Books > Comics & Graphic Novels > General

 
Publishers Weekly Reviews

Publishers Weekly® Reviews

  • Reviewed in: Publishers Weekly, page .
  • Review Date: 2011-12-12
  • Reviewer: Staff

Edmonson and Zonjic ask a simple question: who is Jake Ellis? The answer is anything but simple. Finding the answer is the responsibility of a mercenary spy named Jon Moore, who must come to terms with Jake’s identity if he is to understand anything about himself. Ever since escaping the “Facility,” Jon has had Jake Ellis as an invisible asset. Literally. No one can see or hear Jake but Jon. In fact, Jon can’t be sure that Jake isn’t just an extension of his own unconscious. Jon gets into tight fixes, but Jake seems able to get him out of anything. In order to really know who Jake Ellis is, however, Jon will need to avoid a whole host of people who are after him and return to the Facility to get to the bottom of things.
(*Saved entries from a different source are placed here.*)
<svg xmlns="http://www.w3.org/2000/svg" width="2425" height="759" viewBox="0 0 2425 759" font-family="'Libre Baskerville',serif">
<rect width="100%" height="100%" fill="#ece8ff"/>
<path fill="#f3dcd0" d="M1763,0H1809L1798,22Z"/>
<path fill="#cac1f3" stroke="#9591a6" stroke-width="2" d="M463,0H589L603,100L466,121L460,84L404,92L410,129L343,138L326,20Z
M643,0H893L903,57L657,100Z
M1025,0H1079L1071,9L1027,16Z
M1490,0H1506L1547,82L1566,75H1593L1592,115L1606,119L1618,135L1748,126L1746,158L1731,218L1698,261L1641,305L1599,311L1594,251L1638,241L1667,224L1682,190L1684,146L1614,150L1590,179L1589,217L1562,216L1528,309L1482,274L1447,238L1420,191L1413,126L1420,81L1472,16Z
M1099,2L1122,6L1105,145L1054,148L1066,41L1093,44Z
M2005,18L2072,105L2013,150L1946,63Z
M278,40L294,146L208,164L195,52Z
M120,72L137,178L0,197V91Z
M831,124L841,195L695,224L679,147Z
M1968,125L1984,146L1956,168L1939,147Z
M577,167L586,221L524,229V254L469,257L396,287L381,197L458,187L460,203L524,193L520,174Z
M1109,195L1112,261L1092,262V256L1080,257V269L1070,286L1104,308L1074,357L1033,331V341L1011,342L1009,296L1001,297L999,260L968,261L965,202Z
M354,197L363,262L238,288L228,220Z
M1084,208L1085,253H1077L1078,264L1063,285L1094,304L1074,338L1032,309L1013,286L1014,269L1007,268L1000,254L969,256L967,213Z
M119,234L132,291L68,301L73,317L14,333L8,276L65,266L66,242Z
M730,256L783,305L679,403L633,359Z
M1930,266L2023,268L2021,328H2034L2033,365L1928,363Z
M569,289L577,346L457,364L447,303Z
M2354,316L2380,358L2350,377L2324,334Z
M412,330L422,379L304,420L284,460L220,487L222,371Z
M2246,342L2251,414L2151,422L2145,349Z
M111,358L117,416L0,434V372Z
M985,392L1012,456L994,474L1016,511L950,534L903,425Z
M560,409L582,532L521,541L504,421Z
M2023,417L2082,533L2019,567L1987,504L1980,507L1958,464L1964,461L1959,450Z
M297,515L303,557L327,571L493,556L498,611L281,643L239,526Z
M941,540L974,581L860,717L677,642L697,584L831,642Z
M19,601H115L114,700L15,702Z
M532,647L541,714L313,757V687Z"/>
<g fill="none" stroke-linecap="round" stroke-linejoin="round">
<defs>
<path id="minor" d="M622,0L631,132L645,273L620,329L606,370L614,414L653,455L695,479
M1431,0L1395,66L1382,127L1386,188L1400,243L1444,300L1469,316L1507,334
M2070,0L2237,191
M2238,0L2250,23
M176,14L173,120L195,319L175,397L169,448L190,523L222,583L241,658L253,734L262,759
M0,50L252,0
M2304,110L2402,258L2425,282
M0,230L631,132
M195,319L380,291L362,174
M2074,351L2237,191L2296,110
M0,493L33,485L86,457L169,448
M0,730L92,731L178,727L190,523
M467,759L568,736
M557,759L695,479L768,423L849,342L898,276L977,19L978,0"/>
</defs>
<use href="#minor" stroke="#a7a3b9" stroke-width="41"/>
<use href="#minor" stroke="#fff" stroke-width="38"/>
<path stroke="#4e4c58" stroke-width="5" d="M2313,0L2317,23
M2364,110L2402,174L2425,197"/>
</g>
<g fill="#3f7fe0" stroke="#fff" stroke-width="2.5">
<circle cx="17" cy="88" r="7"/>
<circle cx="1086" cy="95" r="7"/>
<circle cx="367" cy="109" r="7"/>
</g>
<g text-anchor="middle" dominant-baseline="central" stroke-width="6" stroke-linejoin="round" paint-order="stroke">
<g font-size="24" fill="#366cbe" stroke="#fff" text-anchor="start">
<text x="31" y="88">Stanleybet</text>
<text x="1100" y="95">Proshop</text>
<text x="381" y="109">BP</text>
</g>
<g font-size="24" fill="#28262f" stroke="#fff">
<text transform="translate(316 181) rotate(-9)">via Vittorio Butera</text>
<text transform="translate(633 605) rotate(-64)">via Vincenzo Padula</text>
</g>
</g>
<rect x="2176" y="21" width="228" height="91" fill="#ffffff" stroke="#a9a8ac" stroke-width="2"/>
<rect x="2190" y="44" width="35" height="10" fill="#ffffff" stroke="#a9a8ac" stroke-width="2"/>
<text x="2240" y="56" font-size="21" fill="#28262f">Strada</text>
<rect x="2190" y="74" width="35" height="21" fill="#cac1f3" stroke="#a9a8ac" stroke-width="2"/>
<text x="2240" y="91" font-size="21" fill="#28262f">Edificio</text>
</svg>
It would be easy to take a concept like this and turn it into something that comes off as mere contrivance, but Edmonson crosses Ludlum’s The Bourne Identity with Conrad’s The Secret Sharer and gives his story a darkness superbly captured in Zonjic’s artwork. The narrative moves quickly, but the action is never mindless. This all adds up to a story with real depth yet still a high-octane thriller. (Jan.)